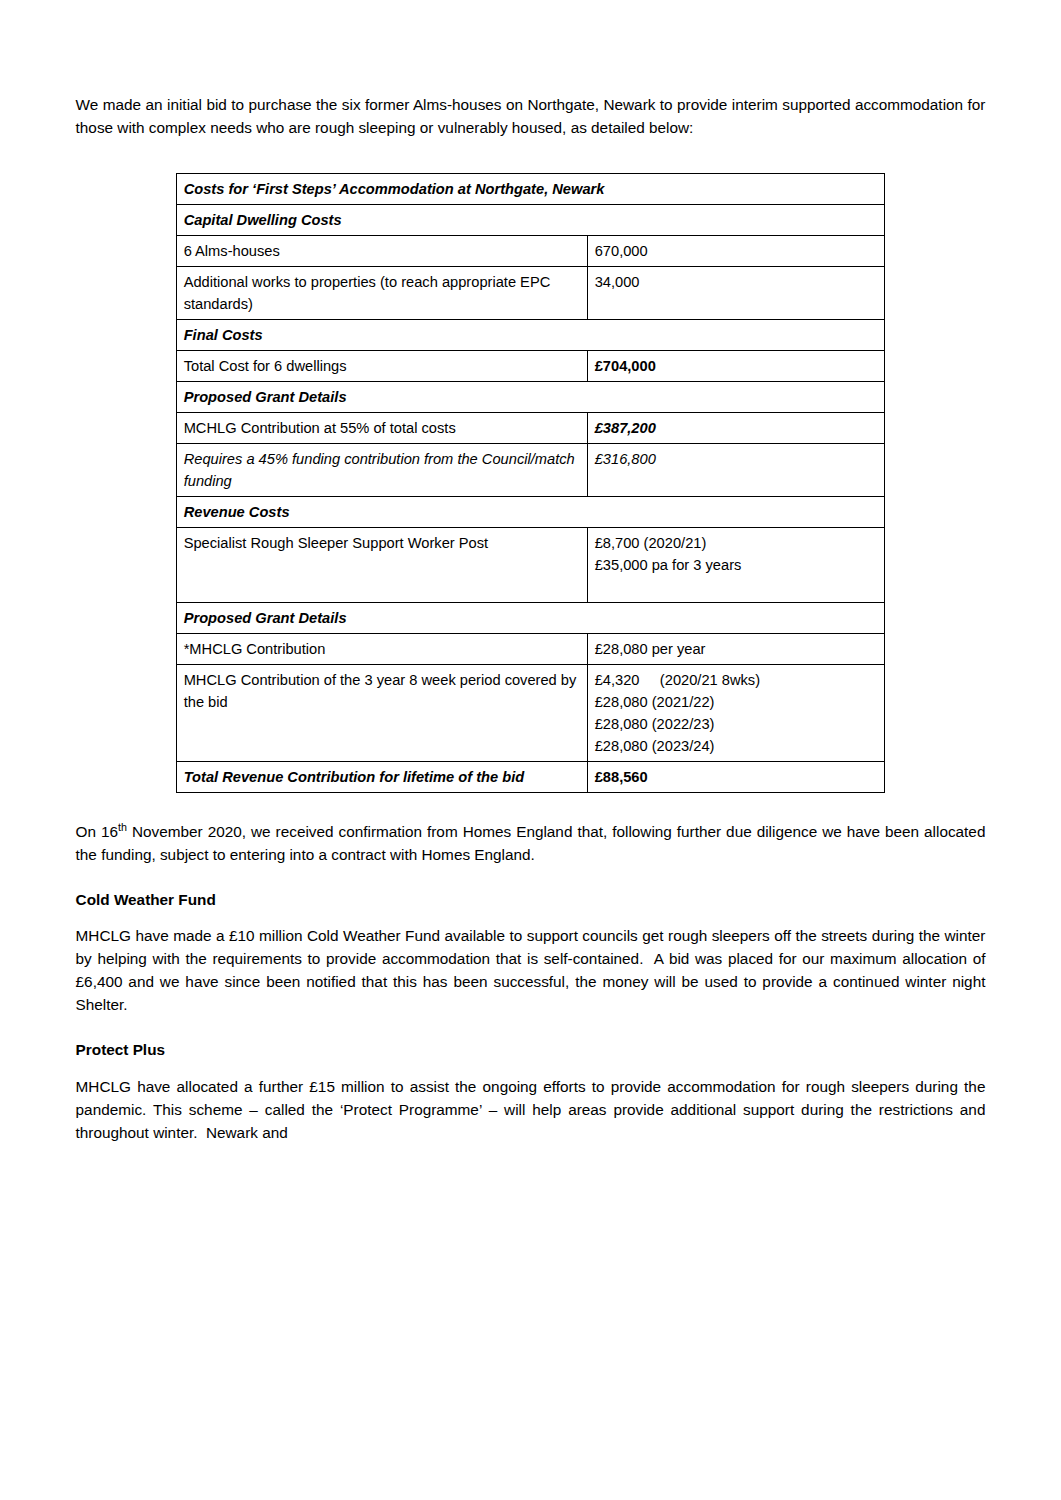We made an initial bid to purchase the six former Alms-houses on Northgate, Newark to provide interim supported accommodation for those with complex needs who are rough sleeping or vulnerably housed, as detailed below:
| Costs for ‘First Steps’ Accommodation at Northgate, Newark |
| Capital Dwelling Costs |
| 6 Alms-houses | 670,000 |
| Additional works to properties (to reach appropriate EPC standards) | 34,000 |
| Final Costs |
| Total Cost for 6 dwellings | £704,000 |
| Proposed Grant Details |
| MCHLG Contribution at 55% of total costs | £387,200 |
| Requires a 45% funding contribution from the Council/match funding | £316,800 |
| Revenue Costs |
| Specialist Rough Sleeper Support Worker Post | £8,700 (2020/21) £35,000 pa for 3 years |
| Proposed Grant Details |
| *MHCLG Contribution | £28,080 per year |
| MHCLG Contribution of the 3 year 8 week period covered by the bid | £4,320 (2020/21 8wks) £28,080 (2021/22) £28,080 (2022/23) £28,080 (2023/24) |
| Total Revenue Contribution for lifetime of the bid | £88,560 |
On 16th November 2020, we received confirmation from Homes England that, following further due diligence we have been allocated the funding, subject to entering into a contract with Homes England.
Cold Weather Fund
MHCLG have made a £10 million Cold Weather Fund available to support councils get rough sleepers off the streets during the winter by helping with the requirements to provide accommodation that is self-contained. A bid was placed for our maximum allocation of £6,400 and we have since been notified that this has been successful, the money will be used to provide a continued winter night Shelter.
Protect Plus
MHCLG have allocated a further £15 million to assist the ongoing efforts to provide accommodation for rough sleepers during the pandemic. This scheme – called the ‘Protect Programme’ – will help areas provide additional support during the restrictions and throughout winter. Newark and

━━━━━━

Please give again, exactly and only, the lines from the top of the listing above through the line that has "bid | £88,560 |", with pictures left out.

We made an initial bid to purchase the six former Alms-houses on Northgate, Newark to provide interim supported accommodation for those with complex needs who are rough sleeping or vulnerably housed, as detailed below:
| Costs for ‘First Steps’ Accommodation at Northgate, Newark |
| Capital Dwelling Costs |
| 6 Alms-houses | 670,000 |
| Additional works to properties (to reach appropriate EPC standards) | 34,000 |
| Final Costs |
| Total Cost for 6 dwellings | £704,000 |
| Proposed Grant Details |
| MCHLG Contribution at 55% of total costs | £387,200 |
| Requires a 45% funding contribution from the Council/match funding | £316,800 |
| Revenue Costs |
| Specialist Rough Sleeper Support Worker Post | £8,700 (2020/21) £35,000 pa for 3 years |
| Proposed Grant Details |
| *MHCLG Contribution | £28,080 per year |
| MHCLG Contribution of the 3 year 8 week period covered by the bid | £4,320 (2020/21 8wks) £28,080 (2021/22) £28,080 (2022/23) £28,080 (2023/24) |
| Total Revenue Contribution for lifetime of the bid | £88,560 |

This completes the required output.